→ Request A
According to the FAFSA text, starting on what date can the FAFSA application be submitted for the next year of college?

The process of completing the FAFSA application might be something you’ve complained about. If you haven’t complained about it yourself, it’s likely you’ve heard others mention as not their favorite thing to do on a Saturday night. Though difficult, it is a crucial step for college attendance each year. Sorry—it’s unavoidable! Doing your FAFSA early can be a huge benefit, it makes it a little easier to get motivated and start the process as soon as you can. Why is it so crucial to complete your FAFSA early each year? Here are the reasons why completing the FAFSA early each year are imperative to your financial future.

 

An early application means a better chance at more money.

If you do your FAFSA early, you’ll have a better chance at more federal financial aid or school financial aid. The FAFSA application can be submitted for the next year of college starting October 1. That sounds early, but the sooner you get it in the better your chances for getting financial aid. For example, some colleges award their aid on a first-come, first-serve basis. If you wait too long, the school’s available financial aid may have been awarded to other students that did the FAFSA sooner. The same applies for federal financial aid. Only so many funds are available, and the institutions can’t wait until the last minute to select who gets awarded the aid. They often dole out aid earlier in the window. Meaning the earlier your application is submitted the better chance you will have at receiving financial aid.

(Source records)
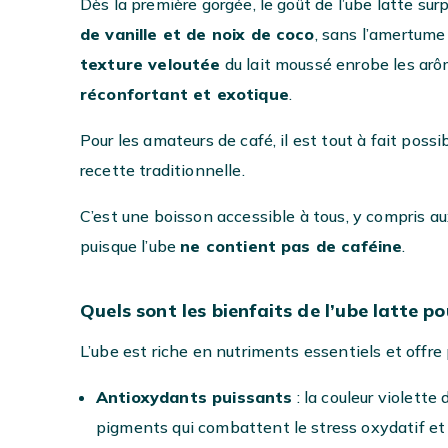
Dès la première gorgée, le goût de l’ube latte s
de vanille et de noix de coco
, sans l’amertume 
texture veloutée
du lait moussé enrobe les arôm
réconfortant et exotique
.
Pour les amateurs de café, il est tout à fait possi
recette traditionnelle.
C’est une boisson accessible à tous, y compris au
puisque l’ube
ne contient pas de caféine
.
Quels sont les bienfaits de l’ube latte po
L’ube est riche en nutriments essentiels et offre 
Antioxydants puissants
: la couleur violette
pigments qui combattent le stress oxydatif et le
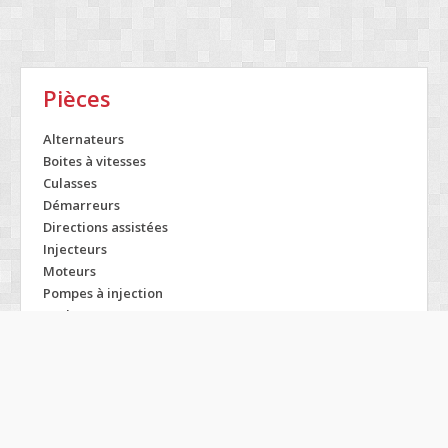
Pièces
Alternateurs
Boites à vitesses
Culasses
Démarreurs
Directions assistées
Injecteurs
Moteurs
Pompes à injection
Turbos
Modelos OPEL
Agila
Meriva
Zafira
Antara
Monterey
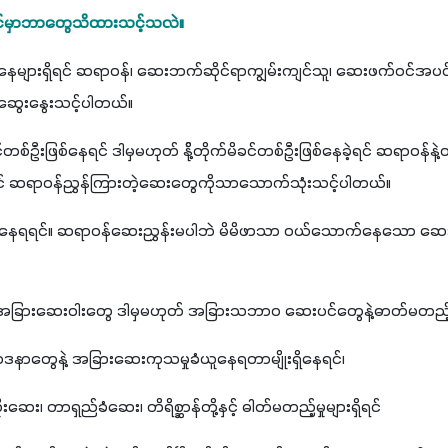
င်မှာဘာတွေသိထားသင့်သလဲ။
များရှိရင် ဆရာဝန်၊ ဆေးဘက်ဆိုင်ရာကျွမ်းကျင်သူ၊ ဆေးဖက်ဝင်အပင်တ
ြဆွေးနွေးသင့်ပါတယ်။
်ဦးဖြစ်နေရင် ဒါမှမဟုတ် နို့်တိုက်မိခင်တစ်ဦးဖြစ်နေခဲ့ရင် ဆရာဝန်နဲ
င် ဆရာဝန်ညွှန်ကြားတဲ့ဆေးတွေကိုသာသောက်သုံးသင့်ပါတယ်။
နေရရင်။ ဆရာဝန်ဆေးညွှန်းမပါဘဲ မိမိဖာသာ ဝယ်သောက်နေသော ဆေ
အခြားဆေးဝါးတွေ ဒါမှမဟုတ် အခြားသဘာဝ ဆေးပင်တွေနဲ့ဓာတ်မတည့်တာ
ေဒနာတွေနဲ့ အခြားဆေးကုသမှုခံယူနေရတာမျိုးရှိနေရင်၊
း၊ တာရှည်ခံဆေး၊ တိရိစ္ဆာန်တို့နှင့် ဓါတ်မတည့်မှုများရှိရင်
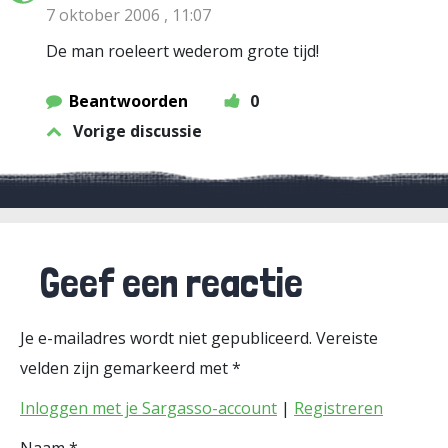
7 oktober 2006 , 11:07
De man roeleert wederom grote tijd!
Beantwoorden
0
Vorige discussie
Geef een reactie
Je e-mailadres wordt niet gepubliceerd.
Vereiste
velden zijn gemarkeerd met
*
Inloggen met je Sargasso-account
|
Registreren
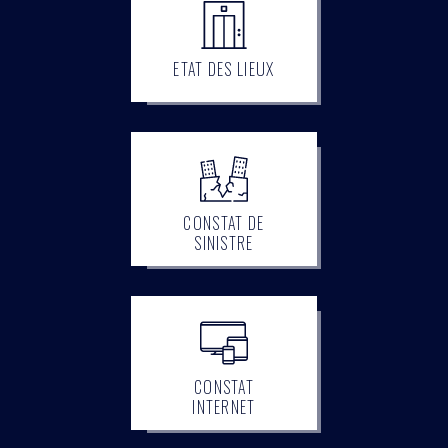
ETAT DES LIEUX
CONSTAT DE
SINISTRE
CONSTAT
INTERNET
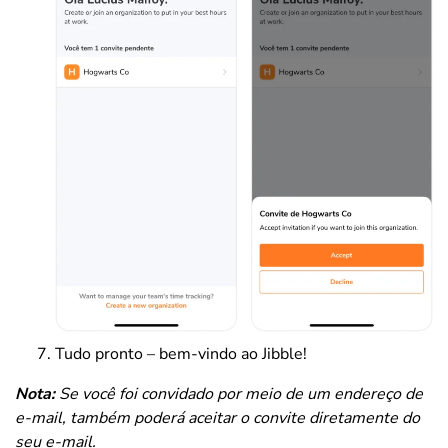
Tudo pronto – bem-vindo ao Jibble!
Nota:
Se você foi convidado por meio de um endereço de
e-mail, também poderá aceitar o convite diretamente do
seu e-mail.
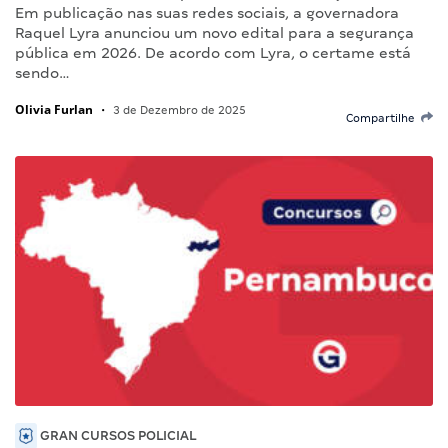
Em publicação nas suas redes sociais, a governadora
Raquel Lyra anunciou um novo edital para a segurança
pública em 2026. De acordo com Lyra, o certame está
sendo…
Olivia Furlan
•
3 de Dezembro de 2025
Compartilhe
GRAN CURSOS POLICIAL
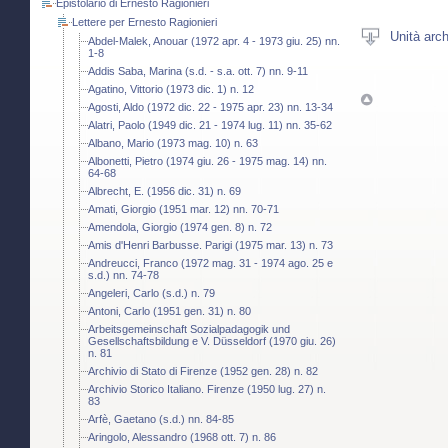
Epistolario di Ernesto Ragionieri
Lettere per Ernesto Ragionieri
Unità arch
Abdel-Malek, Anouar (1972 apr. 4 - 1973 giu. 25) nn.
1-8
Addis Saba, Marina (s.d. - s.a. ott. 7) nn. 9-11
Agatino, Vittorio (1973 dic. 1) n. 12
Agosti, Aldo (1972 dic. 22 - 1975 apr. 23) nn. 13-34
Alatri, Paolo (1949 dic. 21 - 1974 lug. 11) nn. 35-62
Albano, Mario (1973 mag. 10) n. 63
Albonetti, Pietro (1974 giu. 26 - 1975 mag. 14) nn.
64-68
Albrecht, E. (1956 dic. 31) n. 69
Amati, Giorgio (1951 mar. 12) nn. 70-71
Amendola, Giorgio (1974 gen. 8) n. 72
Amis d'Henri Barbusse. Parigi (1975 mar. 13) n. 73
Andreucci, Franco (1972 mag. 31 - 1974 ago. 25 e
s.d.) nn. 74-78
Angeleri, Carlo (s.d.) n. 79
Antoni, Carlo (1951 gen. 31) n. 80
Arbeitsgemeinschaft Sozialpadagogik und
Gesellschaftsbildung e V. Düsseldorf (1970 giu. 26)
n. 81
Archivio di Stato di Firenze (1952 gen. 28) n. 82
Archivio Storico Italiano. Firenze (1950 lug. 27) n.
83
Arfè, Gaetano (s.d.) nn. 84-85
Aringolo, Alessandro (1968 ott. 7) n. 86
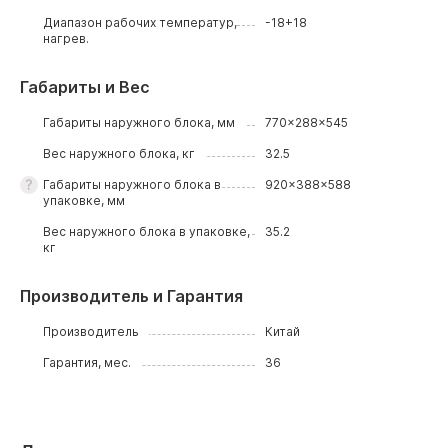
Диапазон рабочих температур,
-18+18
нагрев.
Габариты и Вес
Габариты наружного блока, мм
770x288x545
Вес наружного блока, кг
32.5
Габариты наружного блока в
920x388x588
упаковке, мм
Вес наружного блока в упаковке,
35.2
кг
Производитель и Гарантия
Производитель
Китай
Гарантия, мес.
36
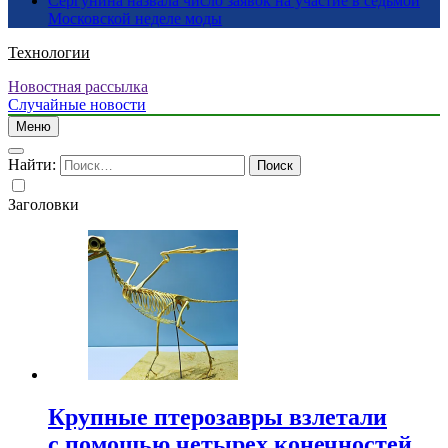
Сергунина назвала число заявок на участие в седьмой
Московской неделе моды
Технологии
Новостная рассылка
Случайные новости
Меню
Найти:
Заголовки
Крупные птерозавры взлетали
с помощью четырех конечностей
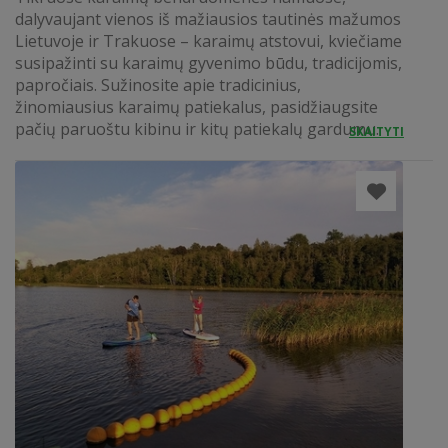
dalyvaujant vienos iš mažiausios tautinės mažumos
Lietuvoje ir Trakuose – karaimų atstovui, kviečiame
susipažinti su karaimų gyvenimo būdu, tradicijomis,
papročiais. Sužinosite apie tradicinius,
žinomiausius karaimų patiekalus, pasidžiaugsite
pačių paruoštu kibinu ir kitų patiekalų gardumu.
SKAITYTI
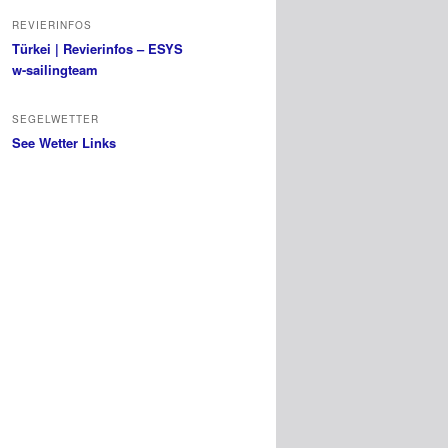
REVIERINFOS
Türkei | Revierinfos – ESYS
w-sailingteam
SEGELWETTER
See Wetter Links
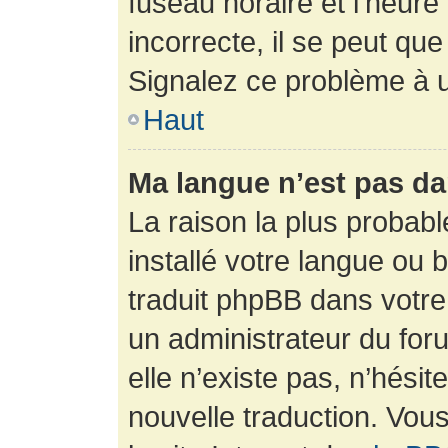
fuseau horaire et l’heure 
incorrecte, il se peut que
Signalez ce problème à u
Haut
Ma langue n’est pas dan
La raison la plus probabl
installé votre langue ou 
traduit phpBB dans votr
un administrateur du foru
elle n’existe pas, n’hési
nouvelle traduction. Vous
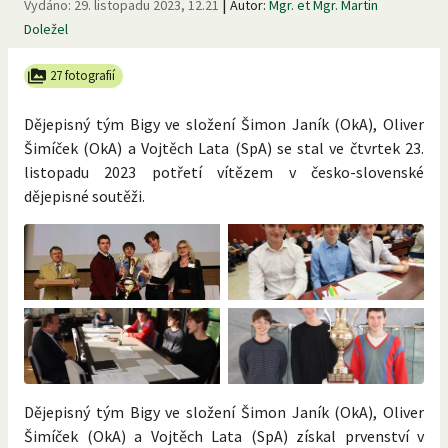
|
Vydáno:
29. listopadu 2023, 12.21
Autor:
Mgr. et Mgr. Martin
Doležel
27 fotografií
Dějepisný tým Bigy ve složení Šimon Janík (OkA), Oliver
Šimíček (OkA) a Vojtěch Lata (SpA) se stal ve čtvrtek 23.
listopadu 2023 potřetí vítězem v česko-slovenské
dějepisné soutěži.
Dějepisný tým Bigy ve složení Šimon Janík (OkA), Oliver
Šimíček (OkA) a Vojtěch Lata (SpA) získal prvenství v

→ Request B
Count the lines of the rows that contain the string "latte". Case counts. Give only the number.

→ Answer space A
October 1

→ Answer space B
2